- _To do_: Please reproduce all of the data exactly as it appears, but skip the pictures.

- _Records for processing_:
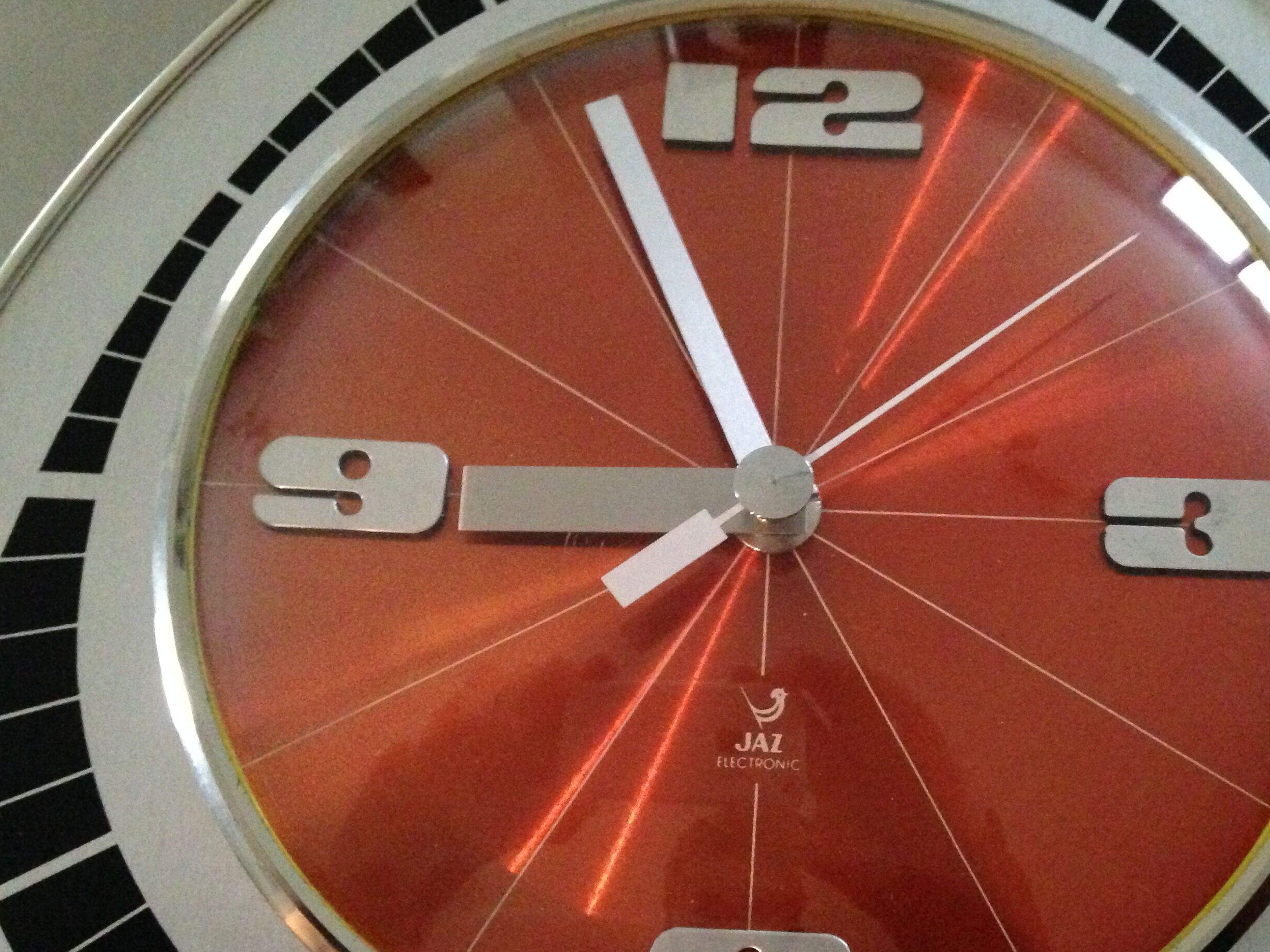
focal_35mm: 44
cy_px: 564
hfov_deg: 42.6
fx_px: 1614
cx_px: 799
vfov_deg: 32.8
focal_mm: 4.12
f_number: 2.4
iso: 800
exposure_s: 1/15
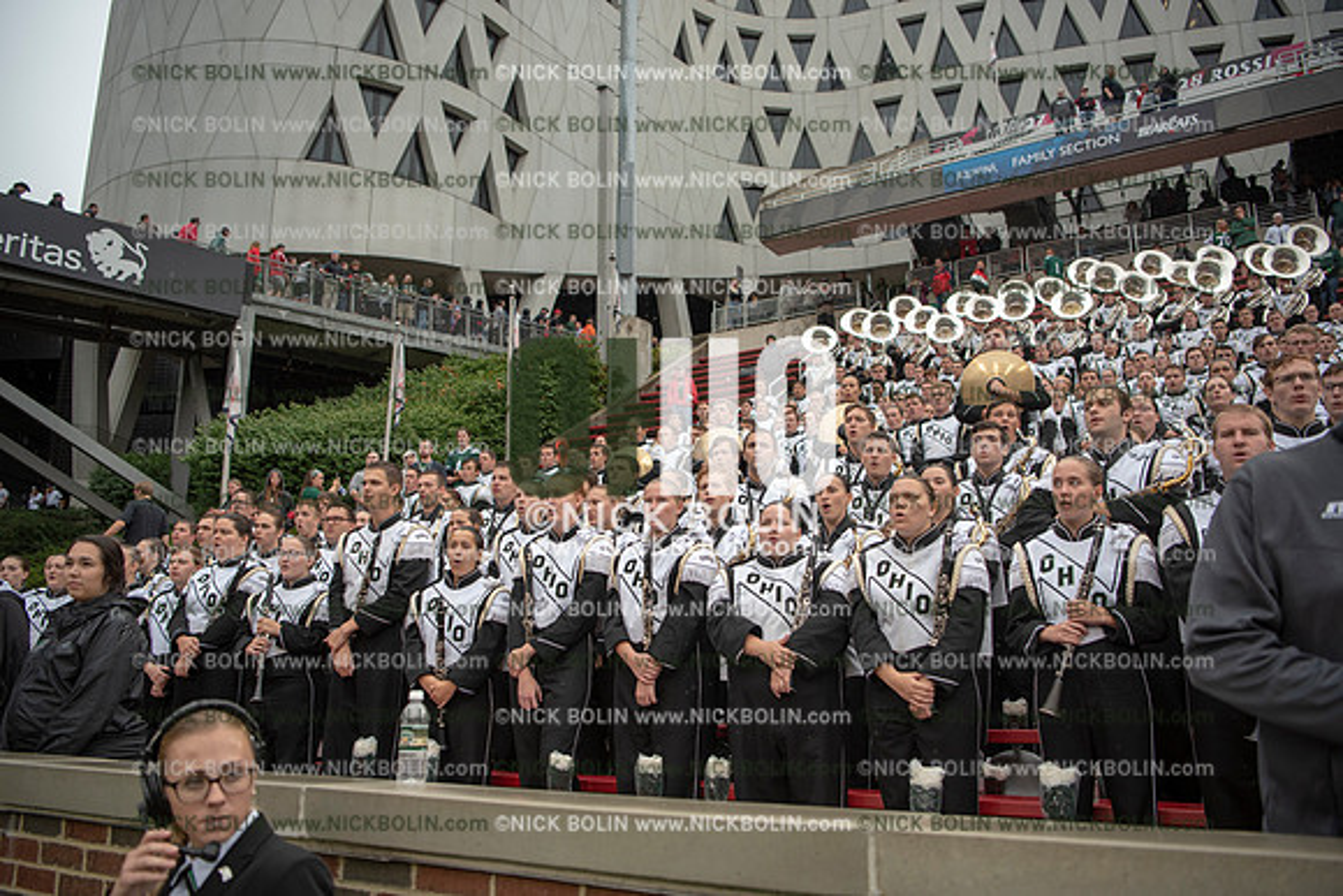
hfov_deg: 63.6
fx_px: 1082
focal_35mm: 29
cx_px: 672
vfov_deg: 45.0
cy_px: 448
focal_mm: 29
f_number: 2.8
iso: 250
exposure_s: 1/1000
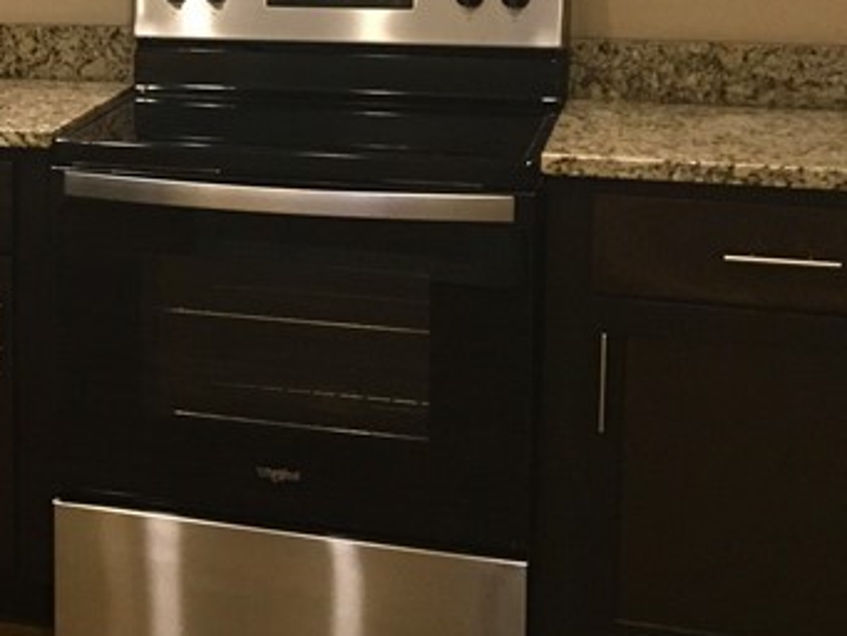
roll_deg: +0.8
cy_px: 62
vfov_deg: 16.7
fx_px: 2130
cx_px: -286
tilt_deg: -7.0
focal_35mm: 87
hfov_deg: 20.4
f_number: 2.2
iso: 160
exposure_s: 1/30
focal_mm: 4.15
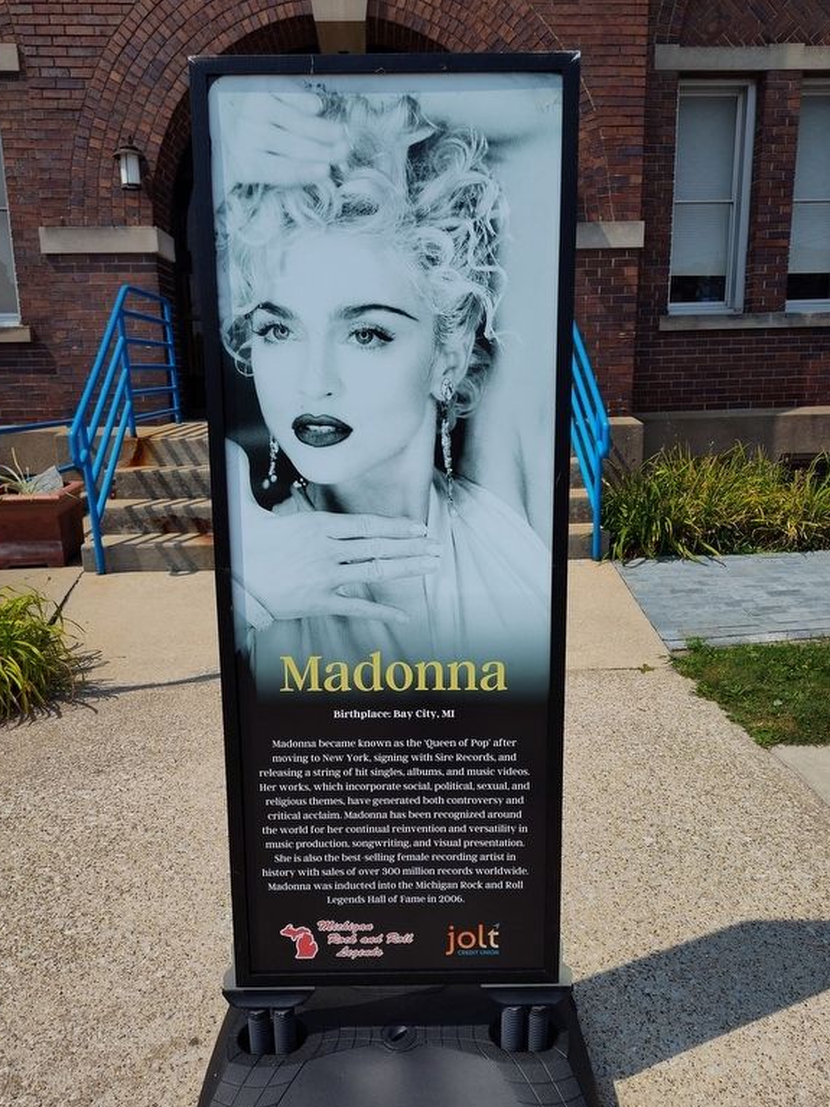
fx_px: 767
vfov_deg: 71.6
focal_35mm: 24
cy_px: 551
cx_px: 413
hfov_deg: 56.8
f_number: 1.8
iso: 100
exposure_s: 1/2214
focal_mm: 5.56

- _The completed task_:
focal_35mm: 44
cy_px: 564
hfov_deg: 42.6
fx_px: 1614
cx_px: 799
vfov_deg: 32.8
focal_mm: 4.12
f_number: 2.4
iso: 800
exposure_s: 1/15
hfov_deg: 63.6
fx_px: 1082
focal_35mm: 29
cx_px: 672
vfov_deg: 45.0
cy_px: 448
focal_mm: 29
f_number: 2.8
iso: 250
exposure_s: 1/1000
roll_deg: +0.8
cy_px: 62
vfov_deg: 16.7
fx_px: 2130
cx_px: -286
tilt_deg: -7.0
focal_35mm: 87
hfov_deg: 20.4
f_number: 2.2
iso: 160
exposure_s: 1/30
focal_mm: 4.15
fx_px: 767
vfov_deg: 71.6
focal_35mm: 24
cy_px: 551
cx_px: 413
hfov_deg: 56.8
f_number: 1.8
iso: 100
exposure_s: 1/2214
focal_mm: 5.56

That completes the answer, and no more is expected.